Monday, June 15, 2009

My fiance's travails with health insurance

My travails with health insurance are unpleasant. My maximum out of pocket liability will be quite high if I take a bare-bones plan that we can afford. However, as I mentioned, I am insurable.

My fiance is not. Her asthma and depression are under good control with medication. However, in the individual and small group markets, people must go through medical underwriting in most states. That means that insurers assess your health status and raise your rates if they determine you will cost more. If you have two expensive chronic conditions, they'll deny you.

Kaiser, which I seriously respect as an organization, denied my fiance individual insurance. Frankly, there is a sound business reason for doing so. In a market where you can underwrite, if Kaiser allowed the sick people onto its plans and other insurers didn't, Kaiser would eventually get all the sick people. Other plans would attract the healthier people by charging less. Kaiser would have to raise their rates for everyone in the individual insurance pool. That would start driving people out, most likely starting with the healthiest members who feel they can take their chances, which would raise everyone else's premiums, and then Kaiser would eventually have to drop that line of business. So, while it's wrong and inexcusable of them to do so, they have no choice from a business perspective.

Ironically, her chronic conditions are under control with medicine under normal circumstances. However, stress makes it harder to control these conditions. Not being able to afford medications would do the same.

In the US, insurance market regulations differ by state (the exception is large employers who hire people in multiple states; they are allowed to self-insure regardless of state regulations and contract with an insurance company to administer their plans). New Jersey, for example, has what is known as community rating and guaranteed issue in the individual insurance market. The former means that people cannot be charged premiums that differ by health status (strictly, community rating means that everyone pays the same premium, but often premiums can vary by demographic factors like age and sex). The latter means that everyone who applies for health insurance must get it regardless of health status.

These regulations sound good for consumers. However, once sick people can get insurance and get charged lower premiums than their health status would otherwise dictate, they will be more likely to get insurance. That drives up costs for everyone in the individual market. Again, that causes the healthier people to decide they'd rather take their chances and drop insurance. In New Jersey, the lowest quote I could get for individual insurance is $128.91, compared to $52 in Maryland. The individual market is not working well in New Jersey.

Anyway, this leaves my fiance in a very bad spot. We are between states, but once we are eligible for Maryland residency, she'll be able to enroll in the state's high risk pool. Some states have high risk pools, which insure people who are denied coverage elsewhere due to health reasons. This sounds like a good deal, but high risk pool coverage is expensive. The absolute cheapest option will cost her nearly $100 a month for very poor coverage (i.e. high cost sharing). Additionally, all high risk pools in the states that have them need to be subsidized. Lastly, I've heard a friend who has a chronic illness complain about the quality of the care she got with the state's high risk pool administrator, CareFirst.

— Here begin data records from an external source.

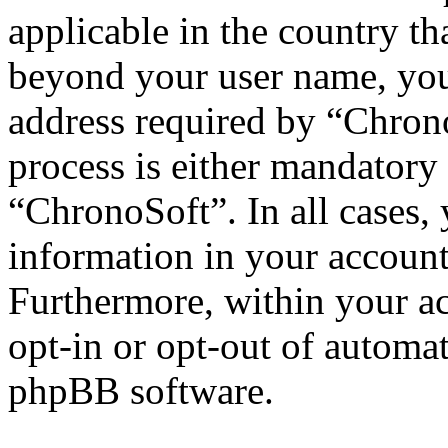
applicable in the country th
beyond your user name, you
address required by “Chrono
process is either mandatory 
“ChronoSoft”. In all cases,
information in your account
Furthermore, within your ac
opt-in or opt-out of automa
phpBB software.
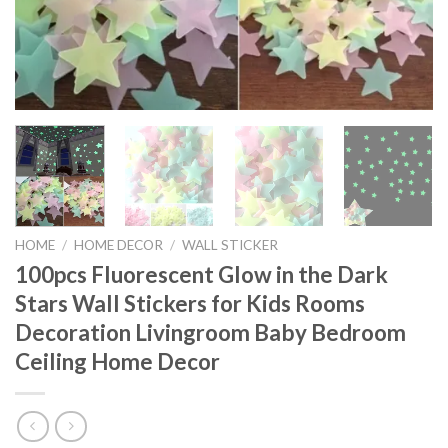
HOME
/
HOME DECOR
/
WALL STICKER
100pcs Fluorescent Glow in the Dark
Stars Wall Stickers for Kids Rooms
Decoration Livingroom Baby Bedroom
Ceiling Home Decor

The McCain solution to health reform was to increase funding for high risk pools. That's still costly and it still doesn't guarantee quality care. High risk pools are small by nature, which means higher administrative costs in proportion to larger plans. They're a bad deal. It would be better to require to get everyone insured under a mandate plus subsidies. That way, the healthier can subsidize the sick. Some people don't like that, but you're doing so already - doctors, hospitals and economists generally agree that the general public pays indirectly for the cost of care delivered to the uninsured both through higher insurance premiums and charitable donations.

In my fiance's case, until we can get her on that crappy plan to limit her out of pocket liability if she does have an accident, she'll just have to be very very careful. Additionally, we have to be extra diligent about seeking out low cost options like community health centers, other low-cost doctors with sliding scale fees, MinuteClinics and medication assistance programs.

I was prescribed a nasal steroid spray for allergies; I'm going to lie to my doctor that I need that prescription extended so she can use it. I figure in this economy, God will forgive me. Additionally, as I said, the actions of the insurance industry have been execrable. This includes Kaiser Permanente, which is otherwise an exemplary organization. What goes around, comes around - I know a lot of young adults are probably doing this these days.